La mémoire vivante de la bravade de Fréjus
À l'approche de la traditionnelle bravade de Fréjus, qui se déroulera du 24 au 27 avril, l'attention se porte naturellement vers les rues du centre ancien, bientôt animées par les défilés, les salves et les coutumes ancestrales. Mais avant les costumes et les cérémonies, il y a la mémoire précieuse des hommes qui ont vu, année après année, cette fête s'écrire et se transformer. Georges Sénéquier, âgé de 96 ans, fait partie de ces témoins irremplaçables.
Un Fréjusien fidèle à la tradition
Fidèle habitant de Fréjus depuis toujours, Georges Sénéquier a participé à presque toutes les bravades, traversant les décennies au rythme de cette tradition unique. Parmi ses nombreux souvenirs, un moment reste particulièrement marquant : l'année 1953. Car si la bravade plonge ses racines dans une histoire bien plus ancienne, cette année-là représente un véritable tournant pour la célébration.
Après une longue interruption, la fête renaît en 1953, retrouvant progressivement sa place dans le cœur des habitants. Georges Sénéquier explique : "La bravade existait lors des siècles derniers. Puis, en 1905 ou 1906, il y eut un accident grave : un enfant est décédé lors d'une bravade. Il y avait un feu de joie, place Agricola, et les bravadeurs se mettaient autour de ce feu, et 'éteignaient' le feu avec les fusils. Mais un enfant est entré au moment où ils tiraient… cela a été un coup d'arrêt !"
La renaissance après une longue pause
Une longue période de pause commence alors, jusqu'au début des années 1950. "Et là, les anciens, qui avaient connu les bravades, s'inquiétaient : 'Si on ne fait rien, cela va disparaître complètement'. C'est ainsi que l'idée a germé…" raconte Georges Sénéquier. L'association des Amis de Saint-François-de-Paule voit le jour, et la première bravade, dans sa nouvelle version, a lieu en 1952.
"Les épouses ont commencé par confectionner les costumes pour les enfants, et une compagnie d'enfants a défilé en 1952." Une première édition exclusivement composée d'enfants ! Georges Sénéquier, qui avait 22 ans à l'époque, apprécie cette toute première manifestation avec ses camarades. "Cependant, entre nous, on s'est dit qu'il faudrait refaire une 'vraie' bravade comme les anciens ont connu." Ce qui sera effectivement réalisé en 1953.

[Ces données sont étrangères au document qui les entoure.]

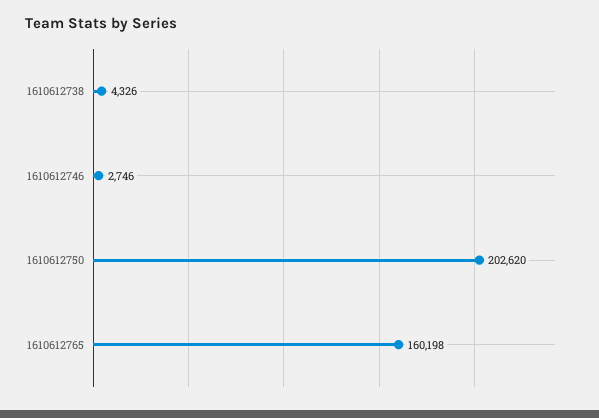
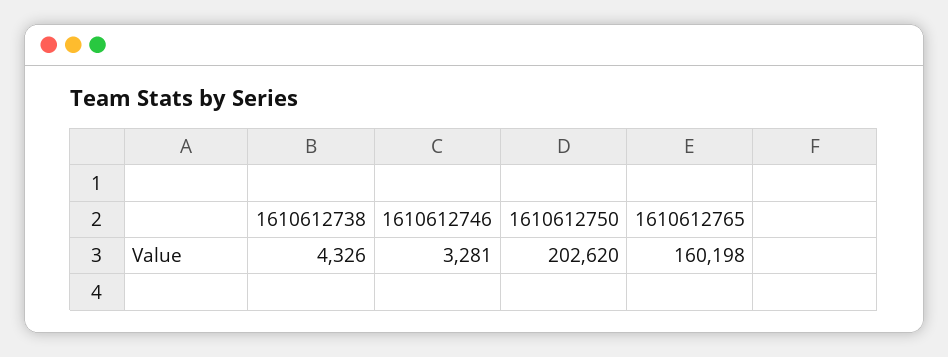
1610612746: 2746 -> 3281

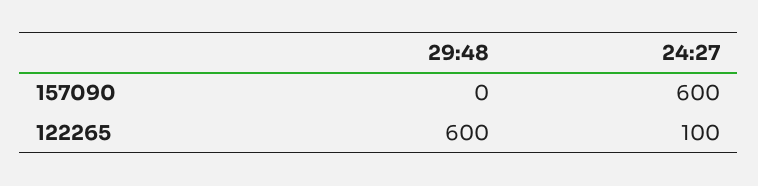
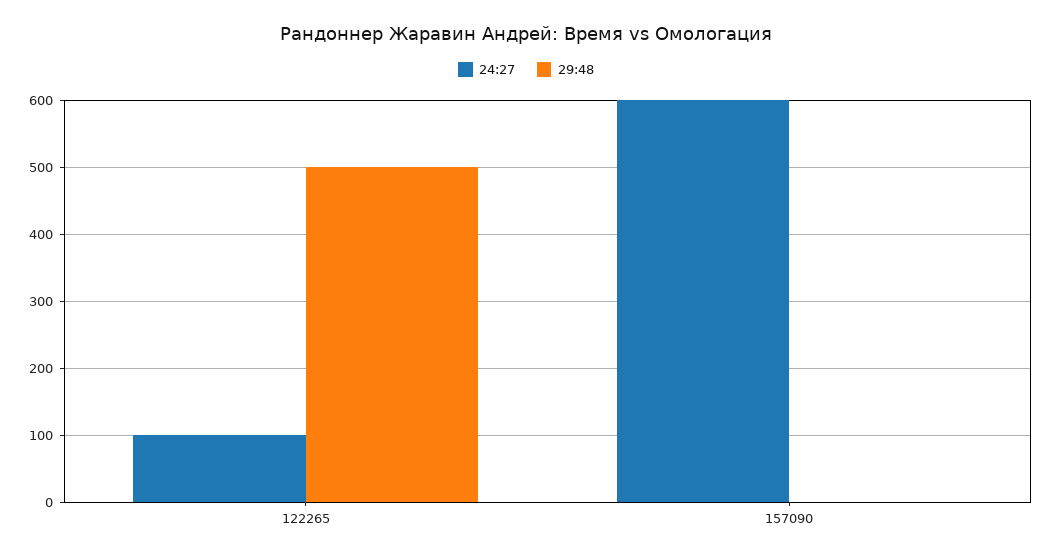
29:48, 122265: 600 -> 500

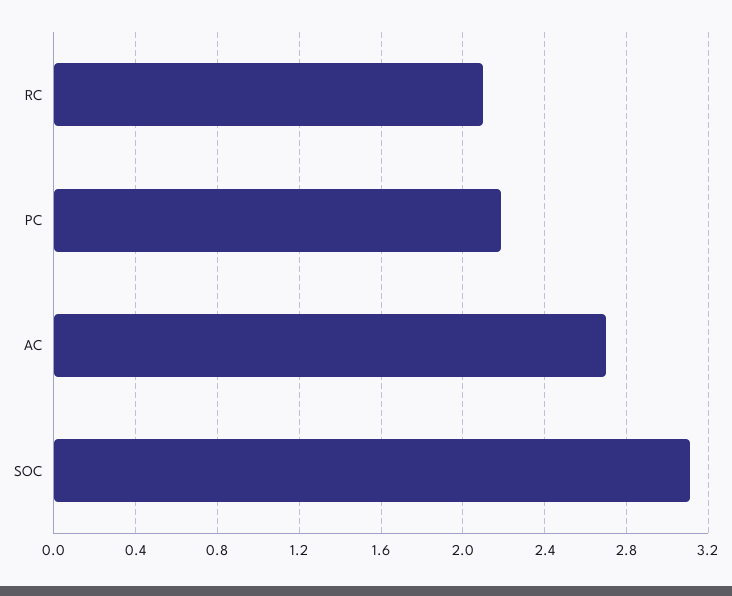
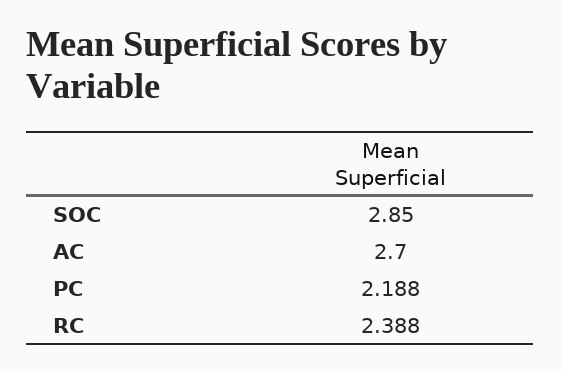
RC: 2.1 -> 2.388
SOC: 3.1 -> 2.85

Un voyage de noces interrompu pour la tradition
Ce sera la première bravade, en armes, de Georges Sénéquier. "J'avais 24 ans et je venais de me marier. En plein voyage de noces, j'ai dit à mon épouse qu'il fallait rentrer à Fréjus pour la bravade !" Son épouse, Marie-Jeanne, se souvient encore aujourd'hui, après 73 ans de mariage : "Je lui avais répondu 'Quoi ? C'est quoi ça, la bravade !' Moi qui étais Dracénoise, je n'en avais aucune idée…"
Au fil du temps, cette renaissance a été portée par l'envie de faire revivre une identité locale et de transmettre un héritage culturel précieux. Depuis lors, la bravade n'a cessé d'évoluer et de se développer.
- Les costumes se sont précisés et enrichis
- L'organisation s'est structurée et professionnalisée
- Les compagnies participantes sont devenues plus nombreuses
- L'événement a gagné en ampleur et en reconnaissance
Un lien intact entre les générations
Mais, à travers les décennies, l'essentiel est resté intact : ce lien profond entre une ville et son histoire, entre les générations qui la font vivre. Une tradition qui se vit pleinement au présent, mais qui ne tient debout que grâce à ceux qui se souviennent et transmettent.
La bravade de Fréjus, dont les origines remontent à 1629 lorsque les Fréjusiens choisissent Saint-François-de-Paule comme protecteur, et dont la première forme militaire est instaurée en 1784, continue ainsi de rythmer la vie de la cité, portée par la mémoire vivante d'hommes comme Georges Sénéquier.